This week Jesus presents us with the familiar parable of the Good Samaritan. This “foreigner” is moved with compassion from his head and heart, to help the poor man left for dead along the side of the road. In our own lives Jesus is the compassionate stranger, who has saved us from the brink of spiritual death. Hs is on “our side” and takes us in to the “inn” of His embrace after tending to our wounds through the Sacraments of the Church.
The good news is that we we are not left wondering what exactly we are expected to do after we’re healed and sent back on our journeys. We are to “Go and do likewise.” Selfishness in many ways is synonymous with being human. No one has to us teach us how to be greedy, egocentric, or lazy.

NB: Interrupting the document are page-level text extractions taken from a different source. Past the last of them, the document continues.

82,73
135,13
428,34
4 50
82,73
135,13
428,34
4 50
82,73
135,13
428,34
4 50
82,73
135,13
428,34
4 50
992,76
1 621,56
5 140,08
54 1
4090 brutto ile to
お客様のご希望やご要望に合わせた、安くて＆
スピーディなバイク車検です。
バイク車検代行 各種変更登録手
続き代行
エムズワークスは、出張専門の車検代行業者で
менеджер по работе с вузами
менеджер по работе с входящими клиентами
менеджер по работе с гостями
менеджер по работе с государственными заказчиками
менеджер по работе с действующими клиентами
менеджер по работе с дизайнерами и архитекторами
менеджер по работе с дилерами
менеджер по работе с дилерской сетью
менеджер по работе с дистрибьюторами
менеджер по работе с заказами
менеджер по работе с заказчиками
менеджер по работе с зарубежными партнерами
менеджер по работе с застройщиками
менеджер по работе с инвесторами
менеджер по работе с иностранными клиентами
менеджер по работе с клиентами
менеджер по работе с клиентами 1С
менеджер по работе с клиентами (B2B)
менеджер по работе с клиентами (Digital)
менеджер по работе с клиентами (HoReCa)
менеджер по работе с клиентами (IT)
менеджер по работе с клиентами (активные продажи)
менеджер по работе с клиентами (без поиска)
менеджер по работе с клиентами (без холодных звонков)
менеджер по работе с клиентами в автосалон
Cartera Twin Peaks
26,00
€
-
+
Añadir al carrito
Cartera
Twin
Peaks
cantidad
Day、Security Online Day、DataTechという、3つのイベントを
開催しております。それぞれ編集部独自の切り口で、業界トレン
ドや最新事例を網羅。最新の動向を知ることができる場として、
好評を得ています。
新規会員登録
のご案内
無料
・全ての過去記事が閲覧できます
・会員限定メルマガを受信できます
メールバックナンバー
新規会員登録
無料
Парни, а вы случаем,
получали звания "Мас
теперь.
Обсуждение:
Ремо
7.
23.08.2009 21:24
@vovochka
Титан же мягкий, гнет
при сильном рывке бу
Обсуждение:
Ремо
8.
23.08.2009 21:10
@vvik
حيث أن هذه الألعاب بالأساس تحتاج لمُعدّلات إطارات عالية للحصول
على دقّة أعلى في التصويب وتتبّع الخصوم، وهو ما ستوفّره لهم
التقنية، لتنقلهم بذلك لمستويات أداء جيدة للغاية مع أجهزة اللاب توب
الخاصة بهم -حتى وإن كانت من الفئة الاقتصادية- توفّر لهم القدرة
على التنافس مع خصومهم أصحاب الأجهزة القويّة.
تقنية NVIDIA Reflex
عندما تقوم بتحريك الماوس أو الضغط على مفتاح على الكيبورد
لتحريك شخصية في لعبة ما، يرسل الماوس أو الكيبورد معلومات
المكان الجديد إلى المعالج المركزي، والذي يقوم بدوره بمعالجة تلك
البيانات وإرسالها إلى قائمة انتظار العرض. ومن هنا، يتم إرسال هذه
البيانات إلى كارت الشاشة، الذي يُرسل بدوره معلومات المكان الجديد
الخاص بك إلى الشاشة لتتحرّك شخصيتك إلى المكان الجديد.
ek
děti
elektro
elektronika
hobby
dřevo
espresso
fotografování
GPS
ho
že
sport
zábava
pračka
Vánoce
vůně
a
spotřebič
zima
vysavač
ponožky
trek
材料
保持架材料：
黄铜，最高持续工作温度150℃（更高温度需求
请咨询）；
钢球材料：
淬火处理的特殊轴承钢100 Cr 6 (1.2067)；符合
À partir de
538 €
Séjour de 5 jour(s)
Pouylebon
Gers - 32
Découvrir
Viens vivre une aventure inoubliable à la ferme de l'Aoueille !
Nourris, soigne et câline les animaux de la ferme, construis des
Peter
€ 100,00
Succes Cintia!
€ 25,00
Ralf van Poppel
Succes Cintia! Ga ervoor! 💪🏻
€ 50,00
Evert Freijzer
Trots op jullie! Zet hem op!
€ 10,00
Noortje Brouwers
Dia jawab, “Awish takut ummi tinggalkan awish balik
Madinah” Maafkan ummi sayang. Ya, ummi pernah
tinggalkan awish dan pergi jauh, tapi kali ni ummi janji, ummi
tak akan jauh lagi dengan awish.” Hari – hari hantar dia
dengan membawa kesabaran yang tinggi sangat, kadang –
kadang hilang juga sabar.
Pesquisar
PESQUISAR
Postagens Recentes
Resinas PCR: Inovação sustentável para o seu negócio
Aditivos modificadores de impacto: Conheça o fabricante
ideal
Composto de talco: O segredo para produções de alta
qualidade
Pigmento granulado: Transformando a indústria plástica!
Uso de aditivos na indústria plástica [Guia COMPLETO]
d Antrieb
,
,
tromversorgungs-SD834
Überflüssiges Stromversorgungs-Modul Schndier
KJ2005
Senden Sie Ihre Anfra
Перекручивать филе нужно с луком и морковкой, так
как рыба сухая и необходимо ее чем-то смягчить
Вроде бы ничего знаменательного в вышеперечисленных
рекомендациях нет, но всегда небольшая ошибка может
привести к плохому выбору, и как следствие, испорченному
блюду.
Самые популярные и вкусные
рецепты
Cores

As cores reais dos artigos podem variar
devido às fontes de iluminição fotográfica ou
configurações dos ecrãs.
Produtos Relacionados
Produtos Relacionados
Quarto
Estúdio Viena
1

There are two forms of “good news”. One is the selfishly good news that each of us has the freedom to walk on the “opposite” side of the road and thereby remain in our zones of complacent comfort. The selfless law, the Good News of Jesus, is warming to the heart when we hear it, but the other “good news” related to our self-centeredness is very hard to resist. So again, the Gospel puts us in tension. We also ask: who is our neighbor whom we should care for and whom can we pass by and ignore. We would say that our neighbor is the one who will appreciate our acts of generosity. Our neighbors are those whom we know. Our neighbors are those who are similar to us; think the way we do and act in accordance with our values.
Jesus’ teaching is His whole life of including, embracing, and saving us in our being stripped, beaten by the ways of the world within and around us. He has brought us from our own being half-dead back to full life. Jesus teaches us to share, to extend His compassion, and work to heal. These are lessons we need to hear no matter how mature and wise we may think we are.